The management of congenital ovarian cysts is controversial. It depends on cyst size and complications that might occur during gestation or after birth. Early surgical intervention used to be recommended to prevent torsion and cyst hemorrhage or rupture that may lead to intestinal obstruction. The current trend favors watchful waiting and close follow-up with serial ultrasounds until cyst involution, especially for cysts smaller than 4 cm, which are less likely to be associated with torsion [
38,
39]. These cysts may regress by the end of the first year of life, but others may persist and require surgical intervention [
39]. On surgery, the recommendation is to preserve the ovary unless the pathology is likely to be malignant [
39,
40]. Aspiration of simple ovarian cysts, either percutaneously or laparoscopically, is a minimally invasive alternative to resection [
41,
42,
43]. Such management also reduces the risk of torsion and preserves the ovarian tissue.
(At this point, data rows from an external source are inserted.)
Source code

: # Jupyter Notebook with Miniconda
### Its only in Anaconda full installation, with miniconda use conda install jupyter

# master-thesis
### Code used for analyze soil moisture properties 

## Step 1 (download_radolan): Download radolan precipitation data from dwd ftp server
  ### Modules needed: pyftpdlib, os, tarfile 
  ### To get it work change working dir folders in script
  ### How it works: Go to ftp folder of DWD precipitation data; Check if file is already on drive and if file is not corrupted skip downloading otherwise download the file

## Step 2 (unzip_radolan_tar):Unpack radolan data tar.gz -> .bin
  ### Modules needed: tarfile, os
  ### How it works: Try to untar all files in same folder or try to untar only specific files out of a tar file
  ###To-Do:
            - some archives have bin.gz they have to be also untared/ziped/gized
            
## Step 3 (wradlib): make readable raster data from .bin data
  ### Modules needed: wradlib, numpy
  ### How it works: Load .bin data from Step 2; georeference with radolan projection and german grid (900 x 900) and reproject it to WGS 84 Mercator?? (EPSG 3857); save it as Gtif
Symptomatic cysts and those that do not regress after several months should be resected. Complex masses that can lead to such problems as cyst recurrence and small bowel obstruction also require surgical management [
44]. Concern for malignancy is another indication of surgery for large, complex cysts, mainly if solid components or calcifications are present on imaging. Tumor markers, such as alpha-fetoprotein (AFP) and beta-hCG, may help guide the decision to operate rather than observing. However, their elevation in neonatal patients and infants is of unclear significance. In a review of 170 antenatally diagnosed ovarian cysts, two teratomas and three cystadenomas were identified, and the overall malignancy rate was low [
38].
In preterm babies, multiple ovarian cysts may result from excessive ovarian stimulation syndrome [
45]. Other signs are edema in the vulva, hypogastric area, and thigh as well as breast enlargement. Solitary or monthly vaginal bleeding may occur in cases with a severe clinical course [
45]. The pathophysiology of this syndrome is not fully known. Still, it is thought that lack of maturation of the hypothalamo–pituitary–gonadal axis and lack of negative feedback mechanisms with discontinuation of placental steroids are involved.